Building a Data Inventory – Fundamental Steps

Why Build a Data Inventory? 

It is vital for security and privacy leaders to take data inventory when deciding where to focus and implement defenses around priority targets. With an inventory, it is easier to identify if certain data has been accessed, or a system as been disabled or affected during a data breach. Knowing what you have and what needs protecting will quicken the process of evaluating any damages to your data from a cyberattack. In addition, not only is data mapping in your organization’s best interest when protecting sensitive information, it is also necessary for compliance efforts. Control frameworks, such as CIS or NIST, are more commonly recommended as data privacy has become increasingly important. 
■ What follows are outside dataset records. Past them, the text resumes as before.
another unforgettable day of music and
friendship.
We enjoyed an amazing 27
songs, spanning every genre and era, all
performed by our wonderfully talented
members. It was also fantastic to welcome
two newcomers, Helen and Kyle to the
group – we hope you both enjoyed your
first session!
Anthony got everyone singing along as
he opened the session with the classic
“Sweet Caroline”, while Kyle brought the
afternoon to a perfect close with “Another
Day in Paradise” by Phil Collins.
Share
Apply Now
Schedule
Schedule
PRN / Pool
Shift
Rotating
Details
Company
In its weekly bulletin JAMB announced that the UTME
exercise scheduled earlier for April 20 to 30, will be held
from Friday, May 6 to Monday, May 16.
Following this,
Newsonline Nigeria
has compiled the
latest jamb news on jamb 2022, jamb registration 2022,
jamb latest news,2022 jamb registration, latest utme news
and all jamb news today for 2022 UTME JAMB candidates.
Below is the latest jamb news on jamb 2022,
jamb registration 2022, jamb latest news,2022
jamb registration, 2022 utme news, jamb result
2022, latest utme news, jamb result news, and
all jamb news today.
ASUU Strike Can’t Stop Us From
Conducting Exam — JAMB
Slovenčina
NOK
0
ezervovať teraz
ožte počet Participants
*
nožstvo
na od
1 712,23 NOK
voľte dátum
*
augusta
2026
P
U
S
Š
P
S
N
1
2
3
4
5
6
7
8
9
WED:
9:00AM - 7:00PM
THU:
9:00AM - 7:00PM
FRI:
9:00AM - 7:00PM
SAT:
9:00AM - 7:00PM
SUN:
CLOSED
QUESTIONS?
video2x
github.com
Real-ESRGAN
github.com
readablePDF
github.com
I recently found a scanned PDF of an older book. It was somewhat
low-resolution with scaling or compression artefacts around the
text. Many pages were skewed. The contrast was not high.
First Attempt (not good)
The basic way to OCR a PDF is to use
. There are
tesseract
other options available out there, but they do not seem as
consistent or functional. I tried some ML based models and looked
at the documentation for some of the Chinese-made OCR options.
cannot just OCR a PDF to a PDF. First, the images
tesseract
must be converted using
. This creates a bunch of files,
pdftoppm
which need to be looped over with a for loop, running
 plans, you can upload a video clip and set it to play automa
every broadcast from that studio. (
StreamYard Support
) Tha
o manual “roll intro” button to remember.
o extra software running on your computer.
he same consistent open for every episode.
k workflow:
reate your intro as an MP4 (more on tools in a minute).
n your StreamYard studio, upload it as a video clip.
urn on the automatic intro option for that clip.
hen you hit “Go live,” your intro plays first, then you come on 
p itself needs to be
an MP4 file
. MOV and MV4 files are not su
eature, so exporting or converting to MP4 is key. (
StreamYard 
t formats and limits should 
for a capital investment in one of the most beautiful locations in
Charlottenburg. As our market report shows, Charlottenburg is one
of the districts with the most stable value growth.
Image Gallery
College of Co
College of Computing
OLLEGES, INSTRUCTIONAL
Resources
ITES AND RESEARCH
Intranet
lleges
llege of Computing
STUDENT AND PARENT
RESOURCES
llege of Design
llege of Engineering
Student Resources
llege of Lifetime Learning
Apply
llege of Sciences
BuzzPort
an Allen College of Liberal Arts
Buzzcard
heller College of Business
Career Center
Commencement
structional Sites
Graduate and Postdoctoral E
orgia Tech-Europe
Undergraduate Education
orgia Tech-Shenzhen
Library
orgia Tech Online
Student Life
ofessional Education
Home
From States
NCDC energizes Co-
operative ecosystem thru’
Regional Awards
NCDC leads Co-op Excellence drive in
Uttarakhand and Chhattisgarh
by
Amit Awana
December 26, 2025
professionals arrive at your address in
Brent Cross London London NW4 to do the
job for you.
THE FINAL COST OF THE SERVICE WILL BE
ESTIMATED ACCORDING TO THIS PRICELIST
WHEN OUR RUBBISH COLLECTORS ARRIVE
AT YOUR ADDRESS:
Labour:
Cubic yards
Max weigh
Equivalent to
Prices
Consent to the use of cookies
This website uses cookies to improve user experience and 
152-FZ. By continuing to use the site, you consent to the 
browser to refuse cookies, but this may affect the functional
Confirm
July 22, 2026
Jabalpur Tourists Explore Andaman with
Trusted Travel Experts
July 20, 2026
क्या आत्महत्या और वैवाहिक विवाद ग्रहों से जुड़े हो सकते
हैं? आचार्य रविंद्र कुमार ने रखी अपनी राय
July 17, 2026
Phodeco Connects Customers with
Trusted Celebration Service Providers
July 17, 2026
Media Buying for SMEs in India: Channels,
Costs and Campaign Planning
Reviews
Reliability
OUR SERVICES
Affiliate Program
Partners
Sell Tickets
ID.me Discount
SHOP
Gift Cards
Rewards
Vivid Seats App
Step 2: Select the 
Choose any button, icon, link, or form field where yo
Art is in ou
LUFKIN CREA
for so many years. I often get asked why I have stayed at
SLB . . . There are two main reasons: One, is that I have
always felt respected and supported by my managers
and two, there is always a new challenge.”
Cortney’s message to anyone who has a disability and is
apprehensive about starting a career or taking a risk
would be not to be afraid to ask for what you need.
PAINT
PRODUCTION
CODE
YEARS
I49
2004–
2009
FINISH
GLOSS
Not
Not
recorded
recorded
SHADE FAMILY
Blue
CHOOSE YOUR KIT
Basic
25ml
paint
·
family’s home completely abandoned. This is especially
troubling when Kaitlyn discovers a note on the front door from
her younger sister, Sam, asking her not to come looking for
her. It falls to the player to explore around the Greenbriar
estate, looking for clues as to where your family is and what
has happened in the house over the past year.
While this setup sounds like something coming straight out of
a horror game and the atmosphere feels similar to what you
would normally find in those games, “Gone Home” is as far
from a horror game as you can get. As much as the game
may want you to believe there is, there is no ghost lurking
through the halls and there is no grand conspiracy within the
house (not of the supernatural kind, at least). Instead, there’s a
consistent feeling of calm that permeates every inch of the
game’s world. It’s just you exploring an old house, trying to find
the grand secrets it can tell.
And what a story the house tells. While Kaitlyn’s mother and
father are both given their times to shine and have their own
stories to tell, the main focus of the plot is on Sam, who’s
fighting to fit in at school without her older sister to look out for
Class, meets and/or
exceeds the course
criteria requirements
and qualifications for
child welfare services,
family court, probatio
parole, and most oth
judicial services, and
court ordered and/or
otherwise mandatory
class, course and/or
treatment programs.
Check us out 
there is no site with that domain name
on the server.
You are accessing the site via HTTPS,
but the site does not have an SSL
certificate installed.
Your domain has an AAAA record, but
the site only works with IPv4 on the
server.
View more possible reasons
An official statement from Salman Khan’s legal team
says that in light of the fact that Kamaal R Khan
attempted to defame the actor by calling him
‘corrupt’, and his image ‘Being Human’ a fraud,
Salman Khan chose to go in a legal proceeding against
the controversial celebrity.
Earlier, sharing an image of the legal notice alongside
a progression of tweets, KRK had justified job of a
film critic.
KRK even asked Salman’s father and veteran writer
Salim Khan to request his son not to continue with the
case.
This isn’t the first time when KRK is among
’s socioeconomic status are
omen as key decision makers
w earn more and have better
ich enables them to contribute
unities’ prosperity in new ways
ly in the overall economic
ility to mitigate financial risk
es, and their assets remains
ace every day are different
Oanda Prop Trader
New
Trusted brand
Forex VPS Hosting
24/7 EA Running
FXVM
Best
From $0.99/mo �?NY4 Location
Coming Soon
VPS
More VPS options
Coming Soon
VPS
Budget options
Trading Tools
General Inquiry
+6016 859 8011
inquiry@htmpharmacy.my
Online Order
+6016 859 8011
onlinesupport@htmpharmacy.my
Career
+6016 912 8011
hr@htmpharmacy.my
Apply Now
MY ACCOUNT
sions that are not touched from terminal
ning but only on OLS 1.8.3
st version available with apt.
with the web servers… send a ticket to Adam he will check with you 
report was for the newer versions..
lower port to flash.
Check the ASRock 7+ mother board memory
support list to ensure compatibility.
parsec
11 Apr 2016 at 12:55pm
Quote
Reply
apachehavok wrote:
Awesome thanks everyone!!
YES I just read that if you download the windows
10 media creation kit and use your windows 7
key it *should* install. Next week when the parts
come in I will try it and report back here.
Data Inventory Best Practices

Data mapping involves taking inventory and knowing the full scope of your data. The process of taking data inventory may seem daunting but will ultimately streamline incident response. To efficiently create a thorough data map, it requires asking the right questions, such as:

• Do we know what we have?
• How long are we keeping it?
• Where are we keeping it?
• Why are we keeping it?
• Who has access to it? 
• Has the data been classified?
• Who is responsible for the data? 

Using the infographic below, Jonathan identifies key considerations when data mapping. He highlights the need to take the proper steps to verify the policies in place to protect your data. This includes steps to verify what you have and how you’re protecting it through various points such as a data classification policy, data loss protection (DLP) tools, data retention policy and data use policy. 

Data mapping is a tedious job, but ultimately provides great clarity and protection that will ensure that your risk management team can make decisions that are properly balanced. Take the extra steps today in mapping your data inventory to protect your organization tomorrow.